The initiative has been so successful, she now designs a capsule collection every month.
This is in contrast to major fashion brands, most of which only release a spring/summer and autumn/winter collection.
Purkis says effectively competing with big overseas players comes down to creating a strong brand identity, much of which is about building up an online community through Twitter and Facebook.
She says many of her customers also know it’s Purkis herself behind the brand, rather than a faceless multinational behemoth, and email her personally from all over the world to seek her opinion and get in touch, something that’s impossible to do as a bigger business.
Bernie Cooper from Crane’s Wines, which has just opened a B&B attached to the winery, which is near Kingaroy in Queensland, says he’s not bothered by the arrival of accommodation provider Airbnb in the Australian market.
Airbnb allows anyone to offer their spare room to travelers for a small fee.
“There will always be people who want a cheaper alternative, but what we offer is something special. We want every visitor’s experience to be special and we are conscious of keeping things high-end.”
He also says people who offer their spare room as holiday accommodation might find it’s somewhat of an inconvenience after a certain point.
“It means being courteous even when they might not feel like it and putting themselves out a bit,” he says.
“Some will do a good job, but really, if they want to run it professionally they should probably be running it as a business anyway.”
Five top tips to stay competitive
Have a well thought-out, clearly defined proposition and do the basics well. Remember, you need more than a good idea to run a successful business, so if an international giant has vaguely the same concept as you, don’t despair.
Learn from the best. How does Zappos display its products online? How does Google encourage its staff to think creatively? How does Oprah Winfrey build and exploit her brand? How does Sir Richard Branson react to a setback?
Don’t radically alter your business model based on what others do. Always be aware of how the marketplace is moving, but don’t flee as soon as a big name arrives.

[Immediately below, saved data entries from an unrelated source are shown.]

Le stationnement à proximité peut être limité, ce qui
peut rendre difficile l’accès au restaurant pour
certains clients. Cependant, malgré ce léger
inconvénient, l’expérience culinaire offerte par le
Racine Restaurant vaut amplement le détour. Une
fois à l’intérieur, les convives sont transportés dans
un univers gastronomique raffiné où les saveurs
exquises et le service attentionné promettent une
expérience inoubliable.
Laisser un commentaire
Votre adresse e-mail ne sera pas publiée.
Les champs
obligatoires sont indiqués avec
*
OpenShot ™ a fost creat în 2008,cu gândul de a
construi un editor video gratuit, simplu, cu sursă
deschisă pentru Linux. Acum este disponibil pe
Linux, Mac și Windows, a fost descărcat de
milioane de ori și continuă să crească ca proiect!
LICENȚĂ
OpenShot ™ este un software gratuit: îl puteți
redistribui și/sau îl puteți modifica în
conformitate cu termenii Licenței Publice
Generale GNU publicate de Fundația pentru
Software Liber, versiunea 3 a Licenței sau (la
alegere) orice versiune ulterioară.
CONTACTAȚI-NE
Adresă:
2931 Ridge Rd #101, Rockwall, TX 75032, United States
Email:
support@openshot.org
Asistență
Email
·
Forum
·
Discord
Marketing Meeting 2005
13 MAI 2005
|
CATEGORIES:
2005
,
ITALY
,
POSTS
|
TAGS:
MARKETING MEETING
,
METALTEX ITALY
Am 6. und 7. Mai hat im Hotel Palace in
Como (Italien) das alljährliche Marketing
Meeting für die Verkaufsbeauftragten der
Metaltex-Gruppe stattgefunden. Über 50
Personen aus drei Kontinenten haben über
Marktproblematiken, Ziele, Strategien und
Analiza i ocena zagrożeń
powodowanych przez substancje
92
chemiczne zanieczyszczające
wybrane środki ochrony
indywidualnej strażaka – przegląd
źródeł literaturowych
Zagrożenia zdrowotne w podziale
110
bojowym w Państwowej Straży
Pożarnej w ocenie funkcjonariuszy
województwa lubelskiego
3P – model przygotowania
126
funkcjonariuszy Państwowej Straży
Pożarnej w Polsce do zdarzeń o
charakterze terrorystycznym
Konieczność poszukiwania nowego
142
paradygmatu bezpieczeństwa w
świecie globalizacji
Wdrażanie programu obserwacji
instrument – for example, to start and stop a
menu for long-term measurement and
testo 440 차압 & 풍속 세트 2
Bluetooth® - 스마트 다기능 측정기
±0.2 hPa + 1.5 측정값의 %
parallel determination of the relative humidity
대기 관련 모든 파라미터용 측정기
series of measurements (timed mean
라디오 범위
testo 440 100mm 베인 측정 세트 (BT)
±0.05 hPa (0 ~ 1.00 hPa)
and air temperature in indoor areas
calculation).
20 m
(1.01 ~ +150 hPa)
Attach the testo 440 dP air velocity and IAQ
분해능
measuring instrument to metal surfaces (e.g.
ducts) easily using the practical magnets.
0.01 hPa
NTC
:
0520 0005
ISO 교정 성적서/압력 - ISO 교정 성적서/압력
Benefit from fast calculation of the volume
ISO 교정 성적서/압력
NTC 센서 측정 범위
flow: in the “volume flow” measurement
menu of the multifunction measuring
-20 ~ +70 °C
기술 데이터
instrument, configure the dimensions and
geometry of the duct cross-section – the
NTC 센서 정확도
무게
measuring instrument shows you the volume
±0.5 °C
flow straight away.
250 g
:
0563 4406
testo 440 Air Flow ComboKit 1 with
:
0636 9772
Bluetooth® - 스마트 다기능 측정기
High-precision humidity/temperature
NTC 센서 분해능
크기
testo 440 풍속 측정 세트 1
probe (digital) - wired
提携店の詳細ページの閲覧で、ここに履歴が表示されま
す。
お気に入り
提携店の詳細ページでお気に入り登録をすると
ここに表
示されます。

Make the most of your advantages. You are a genuinely Australian business. You have a warmth and personal touch that big brands lack. You know Australian consumers well and are small and nimble enough to react to their changing needs.
Don’t see new arrivals are solely competitors. With any luck, they will grow the market you’re operating in and indirectly benefit your business. You can even go a step further and formally collaborate with them.